Whoa. So his mom wasn't talking to him, but his dad (your brother?) is still his biggest champion? I have to say....he does have some special form of audacity. I had a toxic relative, but she had some issues; she invented very untrue stories about me and I washed my hands of her. Luckily, those that mattered knew they were untrue. I made the decision to avoid her and not reach out. Sure, I heard about her, but unlike your relative, she stayed away from me (and played the martyr for it, but oh well). She ended up self-destructing and is no longer alive, but she was in denial until the end. She wanted an audience, not true help, and I suspected that she stayed away from me b/c she knew I would call her on her BS.

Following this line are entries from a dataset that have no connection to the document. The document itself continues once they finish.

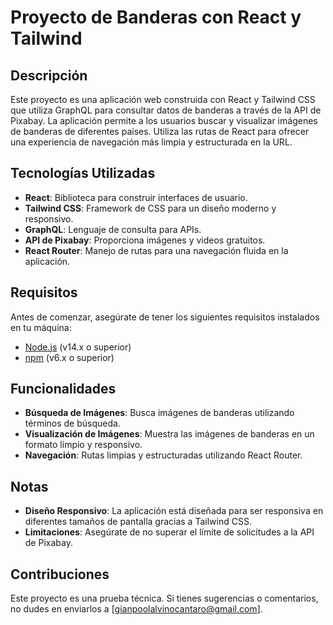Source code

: # Proyecto de Banderas con React y Tailwind

## Descripción

Este proyecto es una aplicación web construida con React y Tailwind CSS que utiliza GraphQL para consultar datos de banderas a través de la API de Pixabay. La aplicación permite a los usuarios buscar y visualizar imágenes de banderas de diferentes países. Utiliza las rutas de React para ofrecer una experiencia de navegación más limpia y estructurada en la URL.

## Tecnologías Utilizadas

- **React**: Biblioteca para construir interfaces de usuario.
- **Tailwind CSS**: Framework de CSS para un diseño moderno y responsivo.
- **GraphQL**: Lenguaje de consulta para APIs.
- **API de Pixabay**: Proporciona imágenes y videos gratuitos.
- **React Router**: Manejo de rutas para una navegación fluida en la aplicación.

## Requisitos

Antes de comenzar, asegúrate de tener los siguientes requisitos instalados en tu máquina:

- [Node.js](https://nodejs.org/) (v14.x o superior)
- [npm](https://www.npmjs.com/) (v6.x o superior)


## Funcionalidades

- **Búsqueda de Imágenes**: Busca imágenes de banderas utilizando términos de búsqueda.
- **Visualización de Imágenes**: Muestra las imágenes de banderas en un formato limpio y responsivo.
- **Navegación**: Rutas limpias y estructuradas utilizando React Router.

## Notas

- **Diseño Responsivo**: La aplicación está diseñada para ser responsiva en diferentes tamaños de pantalla gracias a Tailwind CSS.
- **Limitaciones**: Asegúrate de no superar el límite de solicitudes a la API de Pixabay.

## Contribuciones

Este proyecto es una prueba técnica. Si tienes sugerencias o comentarios, no dudes en enviarlos a [gianpoolalvinocantaro@gmail.com].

And actually, I think that's what you should do with any relatives who keep pressuring you to reconcile. Make it VERY uncomfortable for them to bring it up to you. Suggest that you've been hearing that all he's doing is hitting up people for cash and supplies because he can't support/provide for his own child. And if that's the case, the child deserves more than that. Perhaps THEY should think about what's best for the child; if they have to continuously hit up family to provide even the basic necessities for the baby, then THEY should think about relinquishing their parental rights to another loving couple who desperately wants AND CAN PROVIDE FOR a child. When they ask you for help, put it back on THEM, as the parents.
Now, I'm not suggesting that you say this to the guy who's cut off (continue to ignore him, call the cops, whatever), but to any flying monkeys that may try to guilt you or sing his praises. Of course, this means that you'd have to actually engage a conversation on the subject. But just maybe that would be the thing that would get them to stop asking you: make it VERY uncomfortable for them to bring it up further, because they now know that you're talking about a WAY different solution to them not being able to support their child. Rather than you just handing over money, they should do the right thing and give the child a better home than what they can provide. If they say, "Think about the baaaaaabbbbyyyy!" then you can say, "Yes, I am, and I think the child be better off with a family who can support it without having to harass relatives whom they have grievously wronged." You could even go one step farther and offer to call an adoption case worker/social worker for them.
Right now, you're not making it uncomfortable enough for the flying monkeys who are harassing you. Make them uncomfortable with your responses, and I bet they'll stop the harassment/pressure.